The dissolution of a marriage is a very difficult and stressful experience and, without proper financial planning what appears to be equitable at the time of divorce can become very unequal over time.
Generally, no gain or loss is recognized on a transfer of property from one spouse to the other, or from a former spouse, if the transfer is incident to divorce. According to IRS Publication 504 Divorced or Separated Individuals, a property transfer is incident to divorce if the transfer occurs within one year after the date the marriage ends or is related to the ending of the marriage. Two conditions must occur for the property transfer to be considered related to the end of the marriage. The transfer is made under the original or modified divorce or separation instrument and the transfer occurs within 6 years after the date the marriage ends.
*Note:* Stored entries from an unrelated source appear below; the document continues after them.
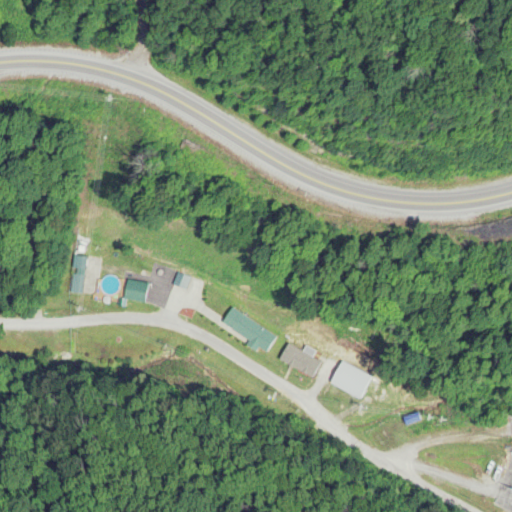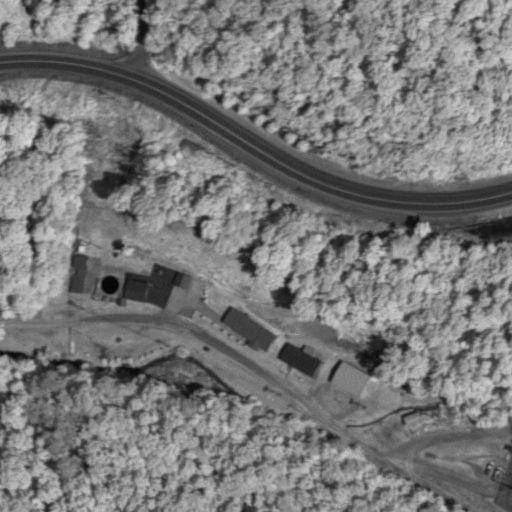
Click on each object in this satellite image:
road: (136, 42)
road: (254, 144)
building: (78, 264)
building: (180, 282)
building: (133, 292)
building: (247, 331)
road: (237, 375)
building: (348, 379)
road: (443, 438)
road: (449, 476)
One area that frequently tends to be overlooked when dividing up the marital estate is determining the original cost basis of the property being received prior to accepting the distribution.
Consider the following scenario:
Sue and Bill have been married for 15 years. They have no children and are each currently in the 25% federal tax bracket. They are trying to decide how to equally divide their remaining three assets. Those remaining assets are as follows:
A beach house (investment property) worth $225,000
An IRA worth $50,000
A savings account worth $275,000
Bill has proposed that Sue take the investment property and the IRA while he retains the savings account. Sue thought this sounded fair since each would be getting half of the $550,000 remaining assets value. However, the question that she overlooked asking was "what is the basis of each asset?"
Had this question been asked it would have been revealed that Bill only paid $150,000 for the investment property when he purchased it years ago. Once the cost basis is subtracted from the current value, there is a long-term capital gain of $75,000. Taxes associated with this gain would cost Sue $11,250 (assuming a 15% federal long-term capital gain rate) plus $4,500 state tax due (6.0% Georgia state tax rate). In addition, Sue would also have to bear the expense of any real estate transactions costs associated with selling the property, which would only further diminish the remaining amount. In this example we did not factor the cost of any improvements that may have been made to the property. If, however, any allowable improvements had occurred they would be able to be classified as an adjustment to lower the capital gains tax on the sale.
In addition, the after-tax value of the IRA is approximately $37,500 (25% tax rate). Sue is under age 59 ½ so she would also incur a 10% early withdrawal penalty of $5,000.
The after-tax results show Sue ending up with only $241,750 while Bill keeps $275,000 tax-free and clear. If Sue had to sell either of these assets in the short-term this would have a negative tax effect and would hardly be considered an equal split. If the assets were being held for a number of years before sold, then the answer may be different. Issues such as any differences in tax bracket, the ability to defer gains (or losses) on the asset and other factors would need to be considered.
To avoid potentially nasty surprises, it is best to thoroughly investigate the basis in all assets prior to agreeing to accept transfer in order to have a clear picture of the financial outcome. Once the marital settlement agreement has been signed and the divorce is final there is little to no opportunity to renegotiate an unfavorable deal.